L’un des avantages d’une mémoire aussi phénoménale que la mienne, capable de tout enregistrer et de ne rien oublier, est qu’elle vaut parfois un document papier. (En vérité, c’est peut-être son seul avantage.) À cette occasion, elle me fut plus précieuse, cependant, que le jour où j’aurais voulu suivre les directives de ce lochaliste des peltastes que j’avais rencontré sur le pont de Gyoll. Sans aucun doute il avait supposé que je connaissais peu le vaisseau et que je me tromperais en comptant les portes ou en tournant à droite et à gauche.

Je me rendis rapidement compte que je m’étais fourvoyé. J’étais à un embranchement de trois corridors là où il aurait dû ne s’en trouver que deux, et l’escalier qu’il m’avait annoncé restait invisible. Je revins sur mes pas, trouvai le coin où (à mon avis) je m’étais trompé, et recommençai. Presque aussitôt, je me retrouvai dans une galerie large et droite comme celle qui, d’après Idas, conduisait aux cuisines. Je supposai que mes vagabondages m’avaient fait faire des détours imprévus, et j’avançai à grands pas, de la meilleure humeur.

Selon les normes du vaisseau, il s’agissait d’un passage particulièrement large et venteux. Aucun doute que c’était ici que se diffusait l’atmosphère à la sortie des appareils chargés de la faire circuler et de la purifier, car elle dégageait un parfum de brise du Sud par une journée pluvieuse de printemps. Le sol n’était ni cette herbe étrange qui agrippait les semelles ni ces croisillons métalliques que j’en étais venu à détester, mais du bois poli sous une épaisse couche de vernis clair. Les parois, d’un gris sombre et désespérant dans le quartier des équipages, étaient ici blanches, et par deux fois je passais devant des sièges rembourrés placés le dossier au mur.

Puis la galerie tourna à plusieurs reprises et j’eus l’impression qu’elle montait très légèrement ; mais le poids que je soulevais à chaque pas était si faible que je n’aurais pu en jurer. Il y avait aux murs des tableaux dont certains étaient animés. L’un d’eux représentait notre vaisseau, comme aurait pu l’enluminer quelqu’un placé très loin ; je ne pus m’empêcher de m’arrêter pour regarder, et je frissonnai à l’idée que j’avais bien failli le voir ainsi.

Encore un tournant – mais en fait je débouchai sur un cercle de portes : là se terminait la galerie.

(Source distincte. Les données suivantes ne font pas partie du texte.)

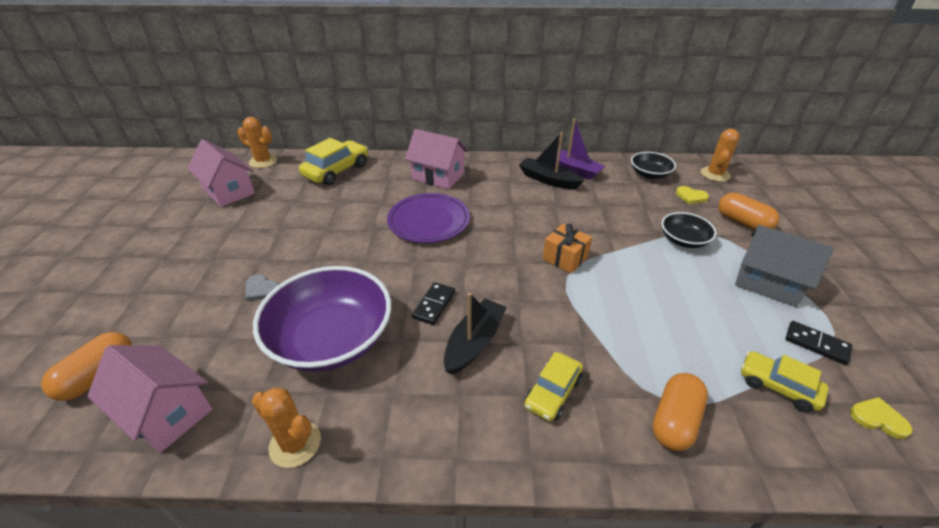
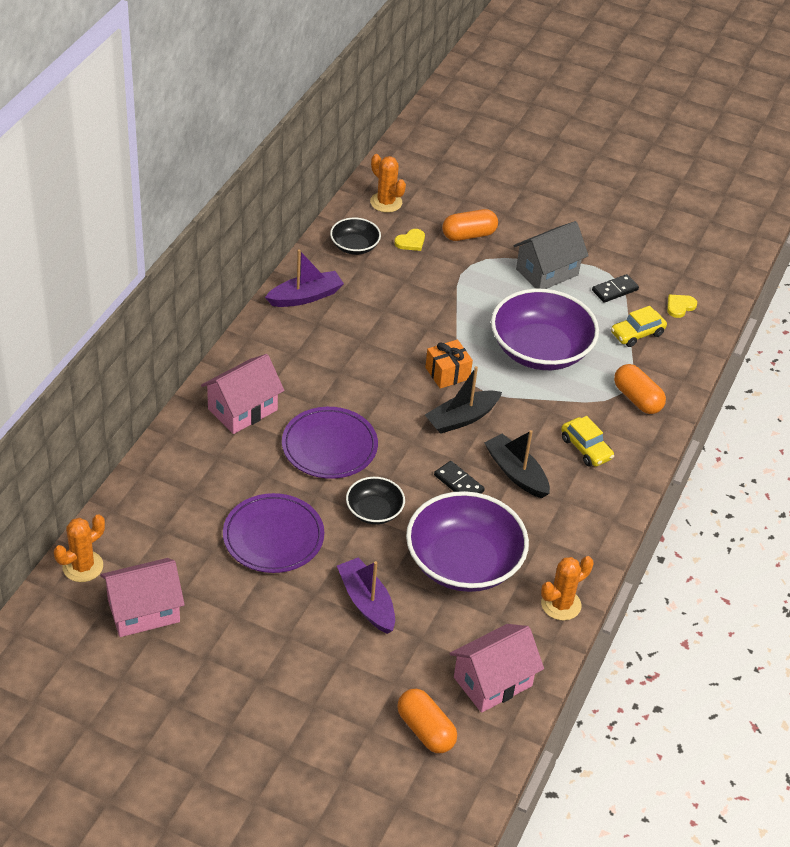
camera: 70 degrees left, 5 degrees up
grey heart [245,274,279,301] -> purple boat [337,557,395,634]
yellow car [299,138,368,186] -> none
black boat [519,132,584,189] -> black boat moved to [425,366,502,434]
black bowl [661,212,716,248] -> black bowl moved to [346,477,405,524]
none -> purple plate [223,493,324,573]
none -> purple bowl [491,289,599,370]

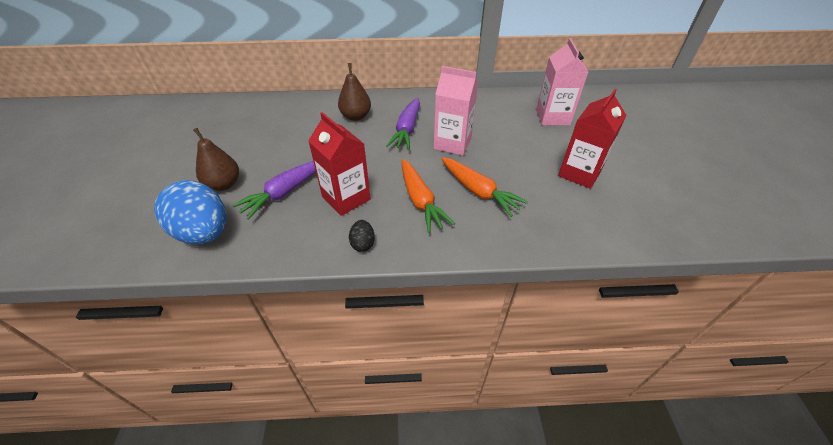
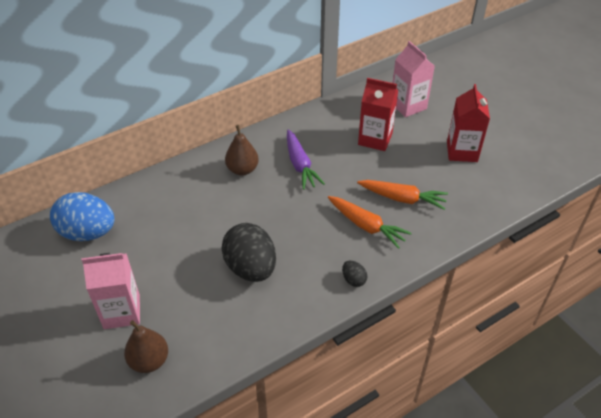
camera: 30 degrees left, 0 degrees up
blue egg [154,180,226,244] -> blue egg moved to [50,192,114,241]
brown pear [193,128,239,191] -> brown pear moved to [124,320,168,373]
purple carrot [232,161,316,220] -> black egg [221,223,276,282]
red carton [308,112,371,216] -> red carton moved to [358,78,399,151]
pink carton [434,66,478,156] -> pink carton moved to [82,253,140,329]

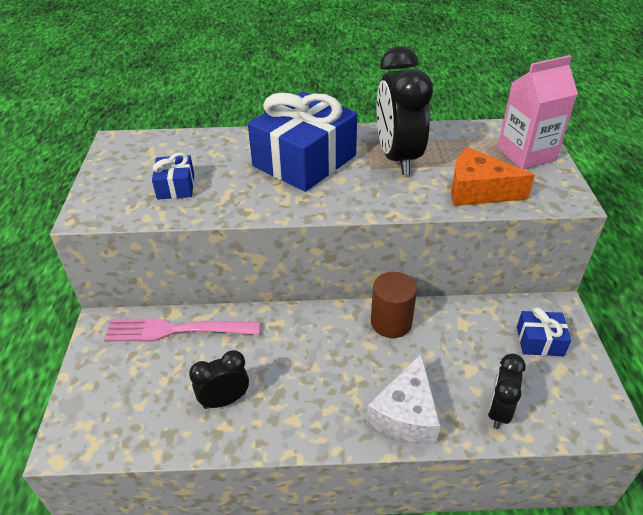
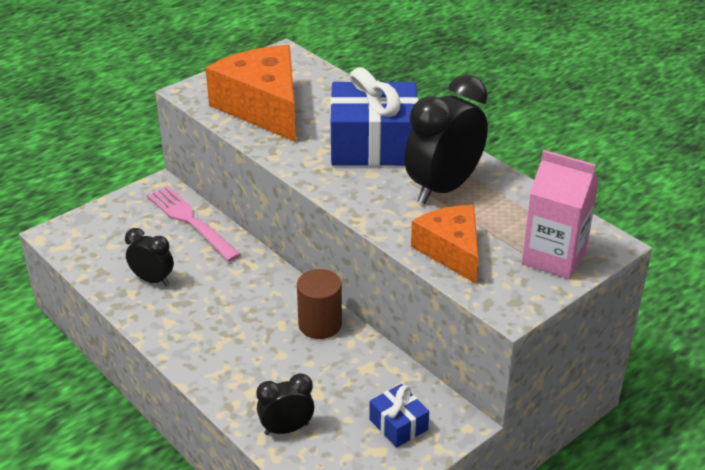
camera: 50 degrees right, 5 degrees down
blue gift [152,153,194,200] -> orange cheese [206,45,296,142]
white cheese [367,354,441,444] -> none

J’en choisis une au hasard et m’engageai dans un passage étroit, si sombre, après la blancheur de la galerie, que je ne voyais guère que les lumières du plafond.

Quelques instants plus tard, je me rendis compte que je venais de passer une écoutille, la première que je voyais depuis que j’avais réintégré le vaisseau ; toujours hanté par la peur qui m’avait saisi lorsque j’avais vu ce tableau terrible et magnifique, je sortis mon collier tout en m’avançant, et m’assurai qu’il n’avait pas été endommagé.

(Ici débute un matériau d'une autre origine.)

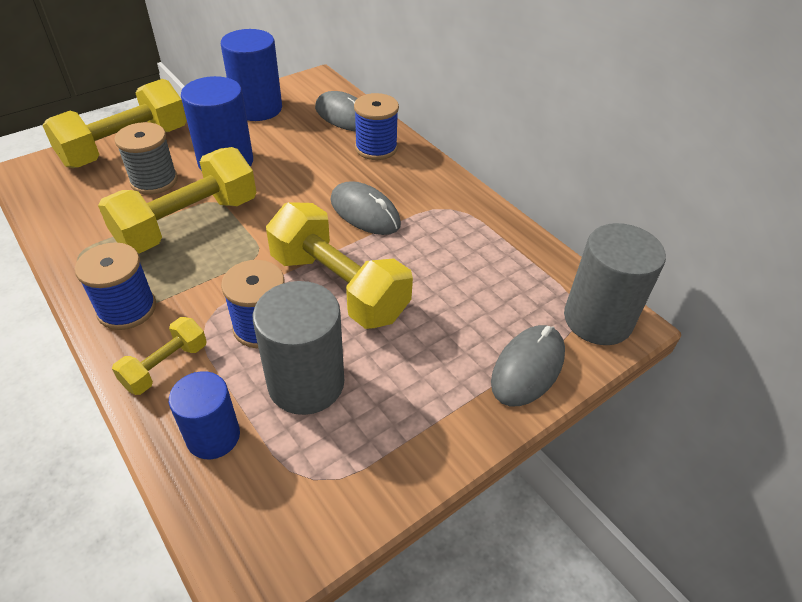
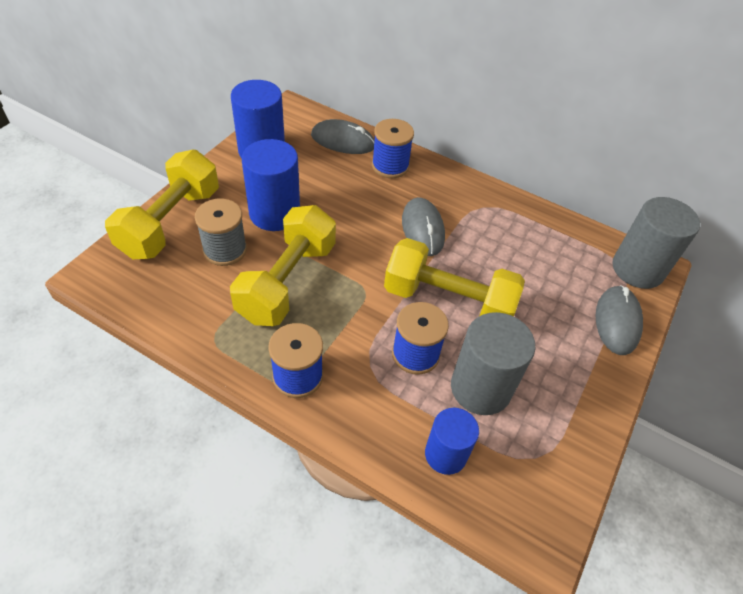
camera: 25 degrees left, 5 degrees up
yellow dumbbell [112,317,207,395] -> none
grey mouse [331,181,401,235] -> grey mouse turned 60 degrees clockwise [402,197,445,256]

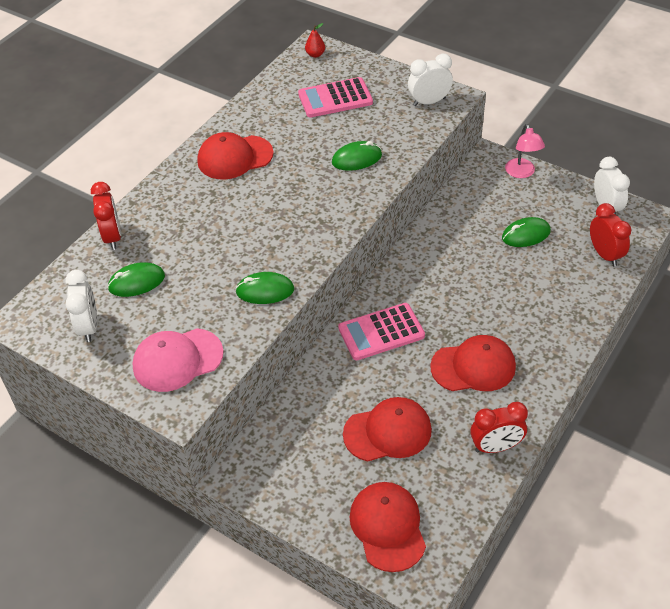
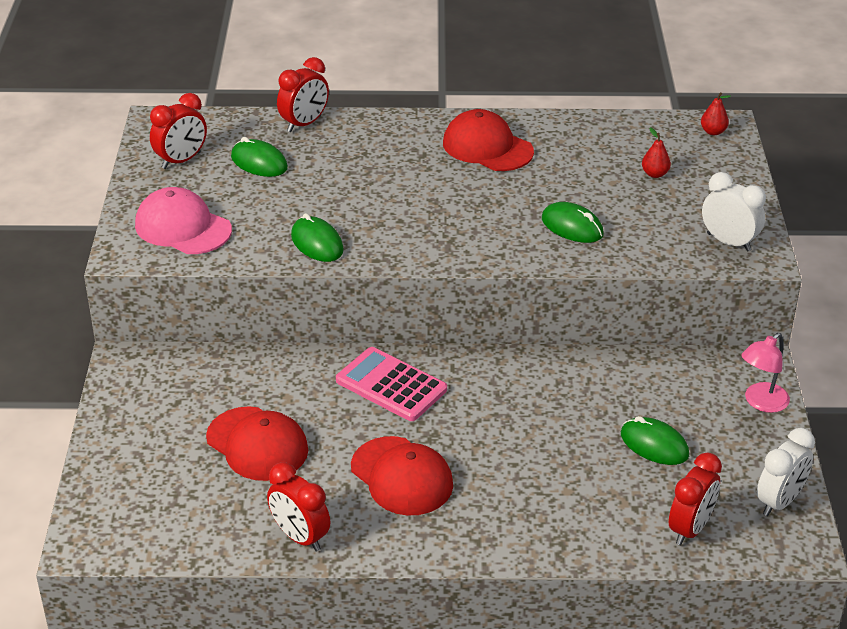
camera: 55 degrees right, 10 degrees down
white clock [66,270,98,342] -> red clock [150,93,207,169]
pink calculator [298,77,373,118] -> red pear [642,128,671,178]
red cap [349,482,426,572] -> none

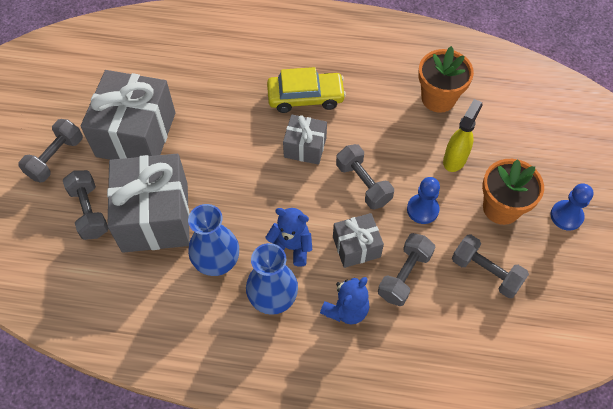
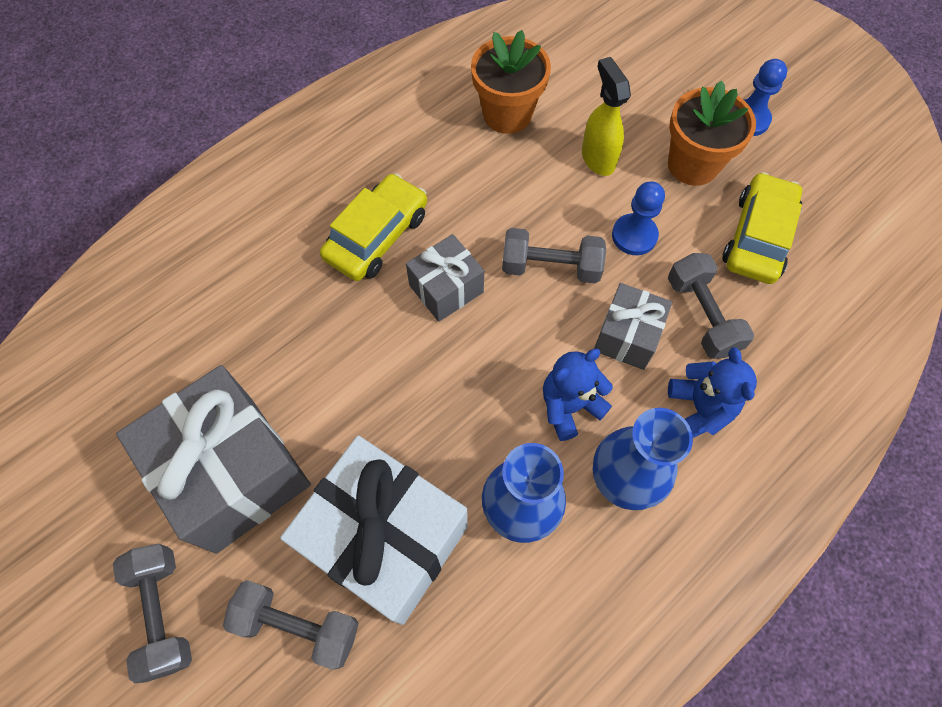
camera: 50 degrees left, 5 degrees up
grey gift [107,154,190,253] -> white gift [280,436,468,625]
grey dumbbell [452,234,529,298] -> yellow car [723,172,802,284]

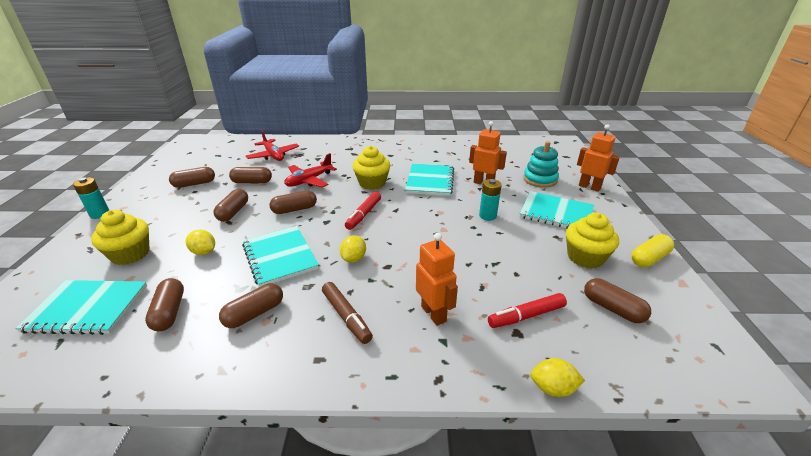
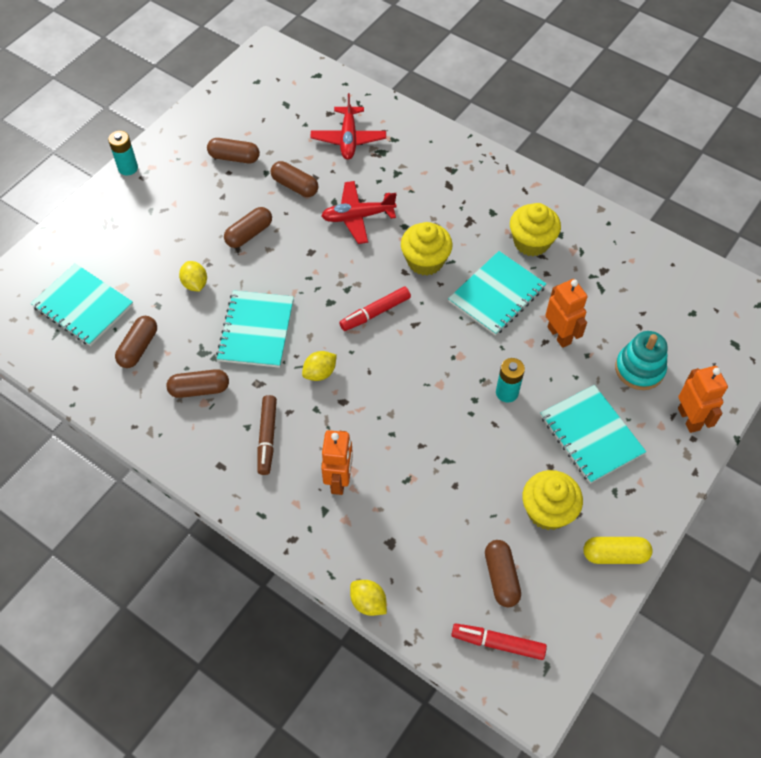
camera: 35 degrees right, 25 degrees up
yellow cupcake [91,210,149,265] -> yellow cupcake moved to [510,203,561,256]
brown capsule [270,191,317,214] -> none
red marker [488,293,567,328] -> red marker moved to [451,623,547,660]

Le passage tourna par deux fois, se divisa, et se mit à tourner sur lui-même comme un serpent.

Une porte s’ouvrit à mon passage, et un arôme de viande rôtie flotta jusqu’à mes narines. Une voix, celle, mécanique et ténue du verrou, me dit : « Bienvenue pour votre retour, maître. »

Je jetai un coup d’œil depuis le seuil et reconnus ma propre cabine. Non pas celle que j’avais choisie dans le quartier de l’équipage, mais la suite autarchique que j’avais quittée pour lancer le coffret de plomb dans la grande lumière du nouveau monde en gestation, seulement une veille ou deux auparavant.